(Beginning of Materials provided)
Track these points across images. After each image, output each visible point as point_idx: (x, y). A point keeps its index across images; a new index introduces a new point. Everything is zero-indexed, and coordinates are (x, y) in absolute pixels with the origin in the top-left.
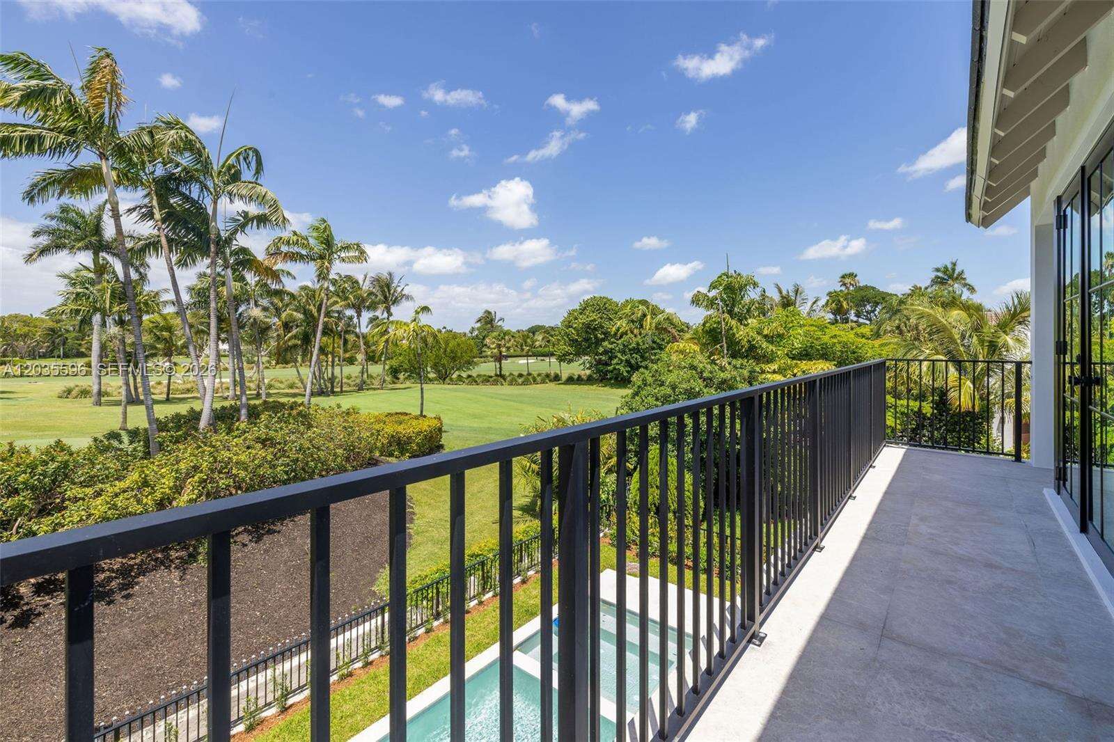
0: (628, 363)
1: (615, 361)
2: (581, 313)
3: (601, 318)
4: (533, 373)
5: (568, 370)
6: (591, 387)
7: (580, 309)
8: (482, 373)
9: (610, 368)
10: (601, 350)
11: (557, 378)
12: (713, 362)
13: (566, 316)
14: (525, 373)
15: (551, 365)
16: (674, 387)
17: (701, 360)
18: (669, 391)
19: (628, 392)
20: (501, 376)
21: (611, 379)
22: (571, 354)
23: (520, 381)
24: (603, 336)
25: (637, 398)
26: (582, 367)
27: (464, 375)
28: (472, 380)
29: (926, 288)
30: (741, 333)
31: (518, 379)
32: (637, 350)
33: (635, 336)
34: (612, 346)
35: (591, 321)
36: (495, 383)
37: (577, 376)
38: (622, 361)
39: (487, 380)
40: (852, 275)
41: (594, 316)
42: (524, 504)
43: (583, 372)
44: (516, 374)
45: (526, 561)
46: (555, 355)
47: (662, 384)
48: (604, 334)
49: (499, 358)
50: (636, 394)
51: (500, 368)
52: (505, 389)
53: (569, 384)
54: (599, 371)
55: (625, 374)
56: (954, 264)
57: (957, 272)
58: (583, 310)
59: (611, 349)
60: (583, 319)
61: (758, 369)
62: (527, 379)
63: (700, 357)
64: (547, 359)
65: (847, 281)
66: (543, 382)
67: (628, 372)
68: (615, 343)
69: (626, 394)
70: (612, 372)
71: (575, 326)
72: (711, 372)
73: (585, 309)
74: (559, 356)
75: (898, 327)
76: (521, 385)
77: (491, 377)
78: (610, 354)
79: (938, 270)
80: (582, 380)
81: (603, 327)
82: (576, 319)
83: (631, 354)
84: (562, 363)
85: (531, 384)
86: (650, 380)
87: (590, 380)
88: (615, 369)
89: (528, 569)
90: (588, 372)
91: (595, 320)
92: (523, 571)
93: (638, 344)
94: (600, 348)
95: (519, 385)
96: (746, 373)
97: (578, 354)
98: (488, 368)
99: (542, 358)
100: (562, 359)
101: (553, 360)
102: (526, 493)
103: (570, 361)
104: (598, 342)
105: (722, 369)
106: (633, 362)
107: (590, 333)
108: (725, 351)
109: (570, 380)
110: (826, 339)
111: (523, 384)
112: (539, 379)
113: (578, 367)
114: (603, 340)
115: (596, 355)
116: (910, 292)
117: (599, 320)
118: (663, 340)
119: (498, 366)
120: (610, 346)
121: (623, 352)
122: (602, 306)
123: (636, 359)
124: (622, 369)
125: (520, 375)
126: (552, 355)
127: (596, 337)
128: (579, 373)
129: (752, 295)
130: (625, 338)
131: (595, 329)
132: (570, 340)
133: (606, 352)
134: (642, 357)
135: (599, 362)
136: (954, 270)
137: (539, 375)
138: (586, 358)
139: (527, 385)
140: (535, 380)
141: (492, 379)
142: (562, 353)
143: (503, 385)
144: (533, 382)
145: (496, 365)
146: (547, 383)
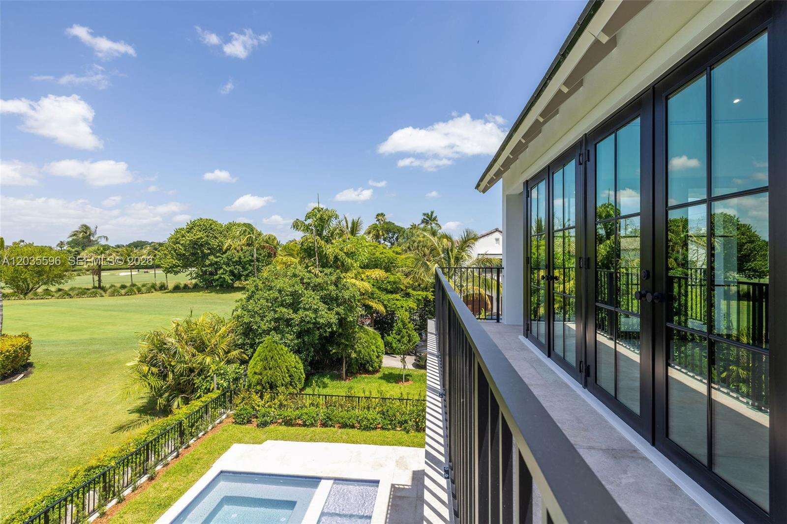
0: (232, 273)
1: (221, 271)
2: (188, 232)
3: (207, 236)
4: (137, 284)
5: (172, 280)
6: (198, 293)
7: (187, 228)
8: (77, 286)
9: (216, 277)
10: (207, 262)
11: (163, 288)
12: (310, 272)
13: (173, 234)
14: (128, 284)
15: (159, 276)
16: (280, 291)
17: (300, 270)
18: (277, 294)
19: (240, 295)
20: (100, 287)
21: (216, 286)
22: (179, 266)
23: (123, 291)
24: (209, 251)
25: (251, 301)
26: (189, 277)
27: (53, 289)
28: (67, 294)
29: (419, 225)
30: (329, 250)
31: (121, 290)
32: (239, 262)
33: (238, 252)
34: (218, 260)
35: (197, 239)
36: (94, 295)
37: (183, 285)
38: (226, 271)
39: (82, 292)
40: (383, 215)
41: (200, 234)
42: (141, 405)
43: (189, 282)
44: (118, 285)
45: (153, 458)
46: (161, 267)
47: (271, 288)
48: (209, 249)
49: (98, 271)
50: (249, 298)
51: (100, 281)
52: (107, 300)
53: (176, 292)
54: (205, 280)
55: (230, 281)
56: (432, 213)
57: (433, 217)
58: (190, 230)
59: (217, 262)
60: (190, 237)
61: (342, 276)
62: (132, 289)
63: (299, 267)
64: (152, 272)
65: (380, 218)
66: (149, 291)
67: (232, 280)
68: (220, 257)
69: (239, 298)
70: (218, 280)
71: (182, 242)
72: (309, 278)
73: (192, 228)
74: (166, 268)
75: (409, 248)
76: (124, 295)
77: (88, 289)
78: (217, 266)
79: (424, 214)
80: (189, 288)
81: (210, 244)
82: (183, 236)
83: (234, 266)
84: (168, 274)
85: (136, 294)
86: (261, 285)
87: (196, 288)
88: (220, 278)
89: (156, 465)
90: (194, 281)
91: (202, 238)
92: (151, 468)
93: (240, 258)
94: (207, 261)
95: (122, 295)
96: (333, 278)
97: (185, 266)
98: (86, 281)
99: (146, 270)
100: (168, 271)
101: (159, 272)
102: (142, 395)
103: (176, 273)
104: (205, 256)
105: (316, 276)
106: (236, 272)
107: (197, 249)
108: (317, 263)
109: (177, 289)
110: (378, 254)
111: (127, 294)
112: (144, 289)
113: (184, 278)
114: (209, 254)
115: (203, 267)
116: (410, 227)
117: (206, 238)
118: (261, 255)
119: (96, 278)
120: (216, 260)
121: (228, 265)
122: (208, 227)
123: (239, 269)
124: (227, 278)
125: (123, 287)
126: (158, 267)
127: (202, 252)
128: (185, 282)
130: (229, 253)
131: (202, 245)
132: (177, 254)
133: (211, 265)
134: (243, 268)
135: (205, 273)
136: (432, 215)
137: (144, 286)
138: (193, 269)
139: (131, 295)
140: (139, 291)
141: (90, 292)
142: (168, 265)
143: (103, 296)
144: (137, 292)
145: (93, 278)
146: (152, 292)
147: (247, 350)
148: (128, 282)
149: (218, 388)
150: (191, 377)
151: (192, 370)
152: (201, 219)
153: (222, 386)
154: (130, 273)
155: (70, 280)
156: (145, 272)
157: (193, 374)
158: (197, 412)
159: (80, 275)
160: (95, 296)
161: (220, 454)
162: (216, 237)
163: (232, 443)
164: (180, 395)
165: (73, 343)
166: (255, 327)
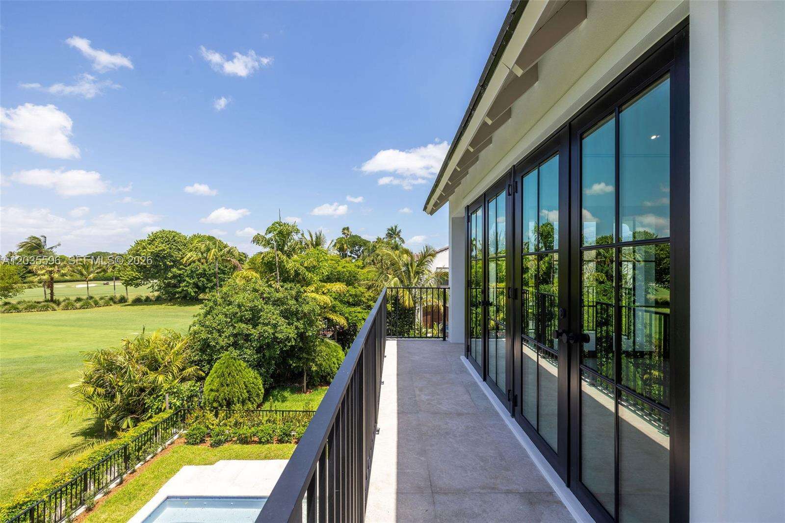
0: (196, 285)
1: (183, 284)
2: (150, 244)
3: (170, 249)
4: (95, 296)
5: (133, 293)
6: (160, 306)
7: (148, 240)
8: (27, 300)
9: (179, 290)
10: (170, 275)
11: (123, 300)
12: (270, 286)
13: (133, 245)
14: (85, 297)
15: (118, 288)
16: (239, 306)
17: (261, 285)
18: (236, 310)
19: (198, 309)
20: (52, 300)
21: (178, 298)
22: (139, 278)
23: (78, 305)
24: (172, 264)
25: (209, 317)
26: (151, 290)
28: (15, 309)
29: (384, 239)
30: (291, 265)
31: (75, 304)
32: (203, 275)
33: (202, 264)
34: (181, 272)
35: (159, 251)
36: (46, 308)
37: (145, 298)
38: (190, 284)
39: (32, 307)
40: (348, 229)
41: (162, 247)
42: (87, 427)
43: (152, 294)
44: (73, 298)
45: (92, 487)
46: (121, 279)
47: (230, 303)
48: (173, 261)
49: (50, 283)
50: (208, 313)
51: (52, 294)
52: (60, 314)
53: (136, 305)
54: (167, 292)
55: (193, 294)
56: (396, 227)
57: (397, 230)
58: (151, 242)
59: (180, 274)
60: (151, 249)
61: (302, 290)
62: (88, 303)
63: (260, 282)
64: (111, 283)
65: (346, 231)
66: (107, 304)
67: (195, 292)
68: (183, 269)
69: (197, 313)
70: (180, 293)
72: (269, 293)
73: (154, 240)
74: (126, 280)
75: (373, 261)
76: (79, 309)
77: (38, 303)
78: (180, 278)
79: (389, 230)
80: (151, 301)
81: (173, 256)
82: (144, 248)
83: (198, 278)
84: (128, 287)
85: (92, 307)
86: (220, 301)
87: (158, 301)
88: (183, 290)
89: (95, 495)
90: (156, 294)
91: (164, 250)
92: (89, 498)
93: (205, 270)
94: (169, 273)
95: (76, 309)
96: (294, 293)
97: (146, 278)
98: (37, 293)
99: (105, 282)
100: (127, 283)
101: (118, 284)
102: (89, 416)
103: (137, 285)
104: (167, 268)
105: (277, 291)
106: (200, 284)
107: (159, 261)
108: (278, 278)
109: (138, 301)
110: (340, 268)
111: (82, 307)
112: (101, 302)
113: (145, 290)
114: (172, 267)
115: (165, 279)
116: (376, 240)
117: (168, 250)
118: (226, 267)
119: (48, 291)
120: (179, 272)
121: (192, 277)
122: (171, 239)
123: (203, 282)
124: (190, 290)
125: (79, 300)
126: (117, 279)
127: (165, 264)
128: (147, 295)
129: (296, 237)
130: (193, 265)
131: (164, 257)
132: (138, 267)
133: (174, 277)
134: (208, 280)
135: (168, 285)
136: (396, 229)
137: (101, 299)
138: (155, 281)
139: (86, 308)
140: (97, 304)
141: (40, 305)
142: (128, 278)
143: (55, 310)
144: (94, 306)
145: (45, 291)
146: (111, 305)
147: (204, 366)
148: (84, 295)
149: (170, 408)
150: (141, 397)
151: (142, 390)
152: (164, 231)
153: (175, 405)
154: (86, 286)
155: (18, 294)
156: (104, 284)
157: (143, 394)
158: (145, 434)
159: (31, 288)
160: (47, 310)
161: (167, 478)
162: (180, 250)
163: (181, 466)
164: (129, 415)
165: (15, 362)
166: (213, 343)
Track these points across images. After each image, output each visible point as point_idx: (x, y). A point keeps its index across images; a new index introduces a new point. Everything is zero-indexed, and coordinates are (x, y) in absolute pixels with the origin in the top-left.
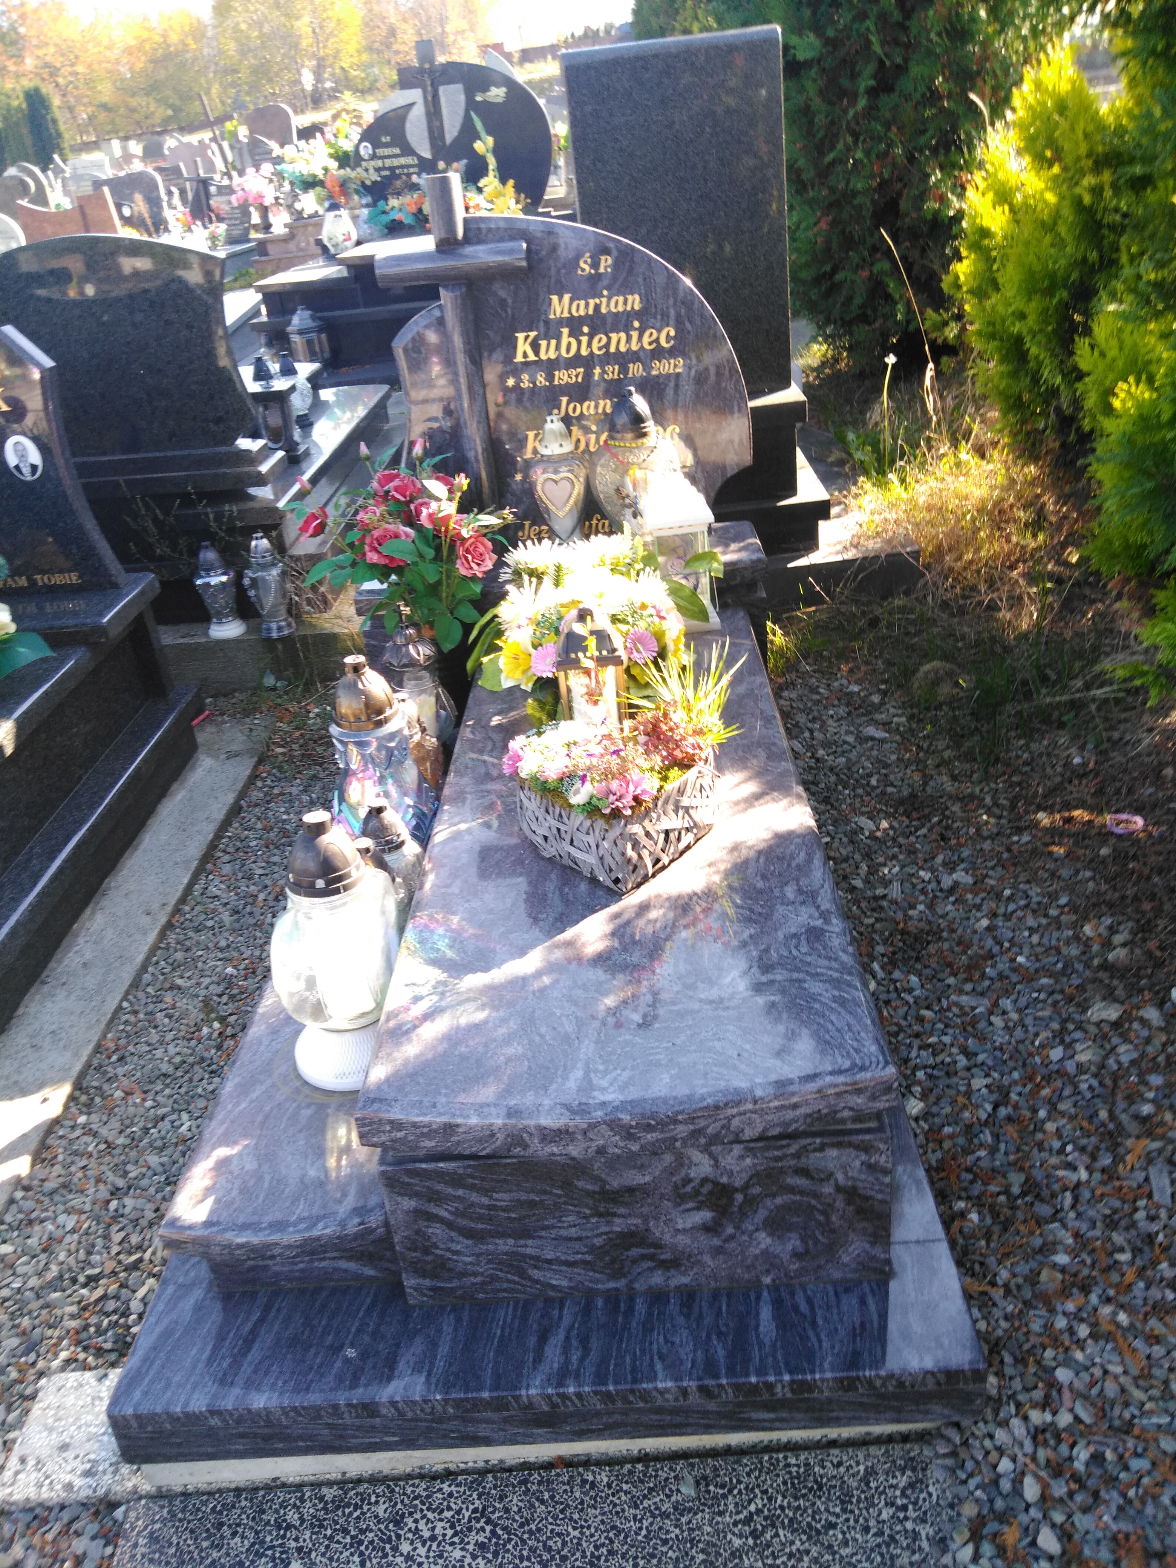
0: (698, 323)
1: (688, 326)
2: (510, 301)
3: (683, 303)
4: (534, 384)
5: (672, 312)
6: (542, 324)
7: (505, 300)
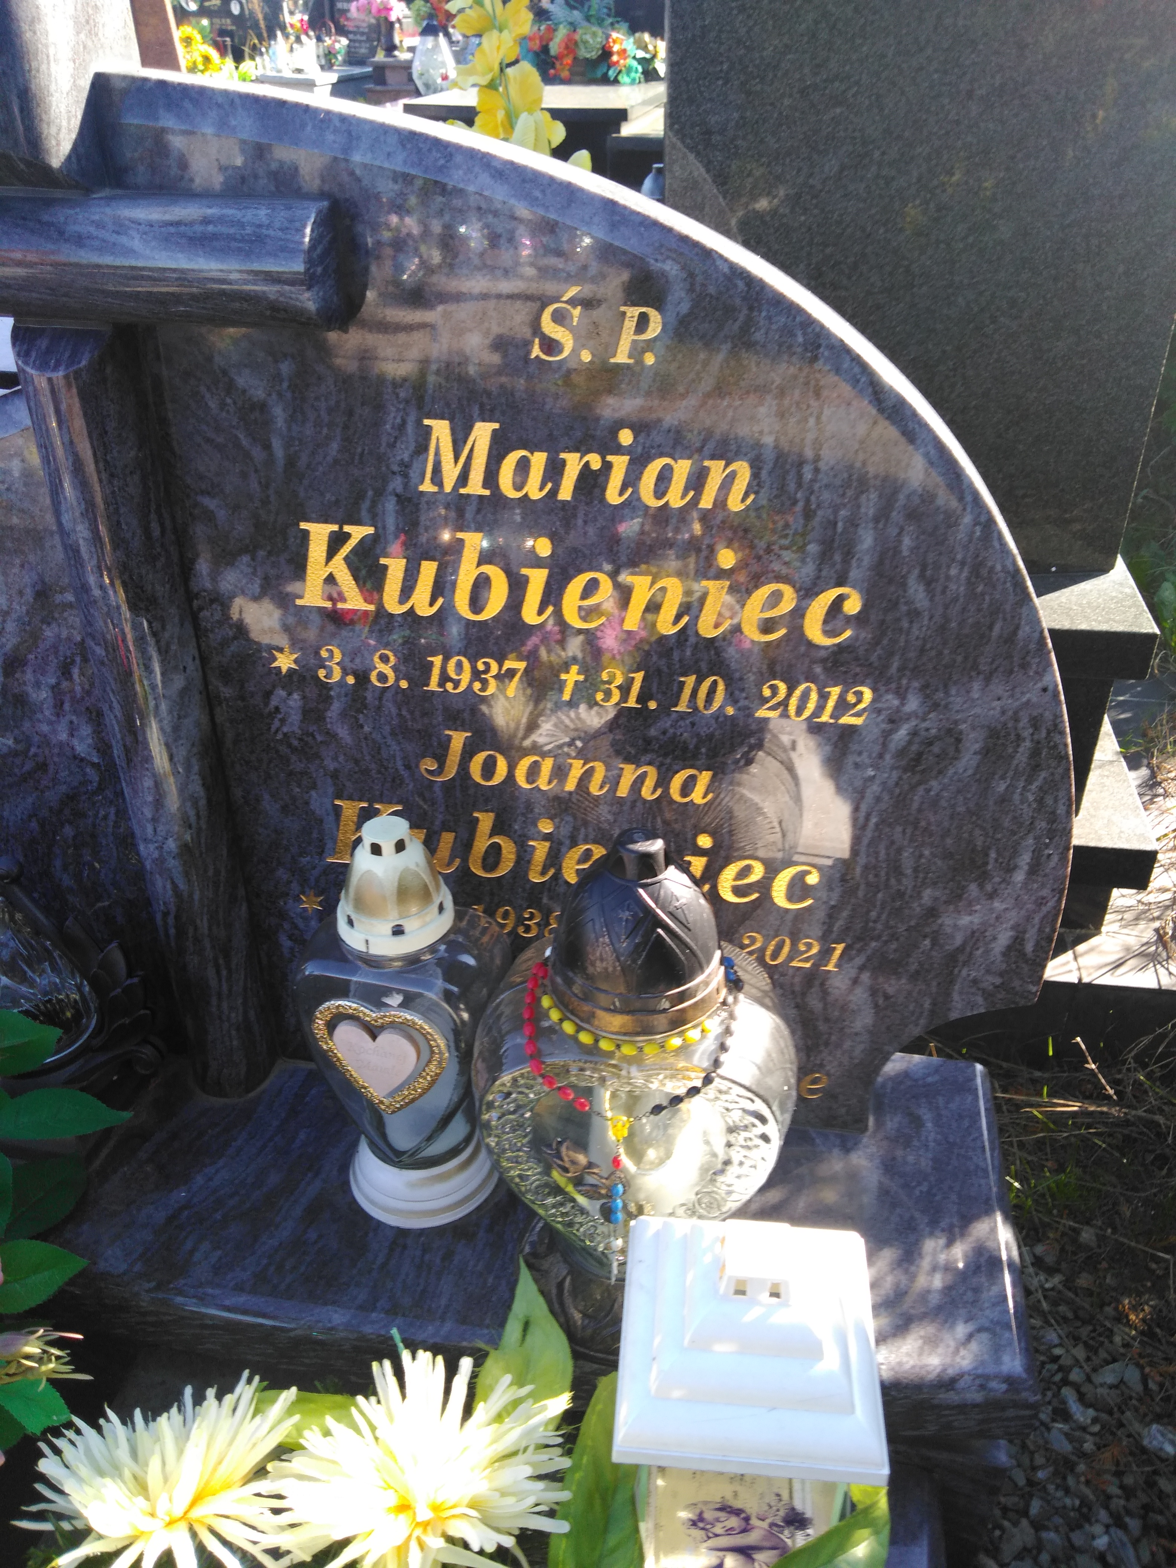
0: (957, 588)
1: (917, 592)
2: (279, 414)
3: (913, 515)
4: (362, 678)
5: (867, 540)
6: (390, 505)
7: (263, 407)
(End of Materials provided)
▶ _Exercise goal_:
Reproduce the data above line for line, from its first line through the line containing "26: (582, 367)", both ends included, with the pictures omitted and nothing more.

▶ _Answer to the exercise_:
Track these points across images. After each image, output each visible point as point_idx: (x, y). A point keeps its index across images; a new index introduces a new point. Everything is zero-indexed, and coordinates are (x, y) in absolute pixels with the origin in the top-left.
0: (628, 363)
1: (615, 361)
2: (581, 313)
3: (601, 318)
4: (533, 373)
5: (568, 370)
6: (591, 387)
7: (580, 309)
8: (482, 373)
9: (610, 368)
10: (601, 350)
11: (557, 378)
12: (713, 362)
13: (566, 316)
14: (525, 373)
15: (551, 365)
16: (674, 387)
17: (701, 360)
18: (669, 391)
19: (628, 392)
20: (501, 376)
21: (611, 379)
22: (571, 354)
23: (520, 381)
24: (603, 336)
25: (637, 398)
26: (582, 367)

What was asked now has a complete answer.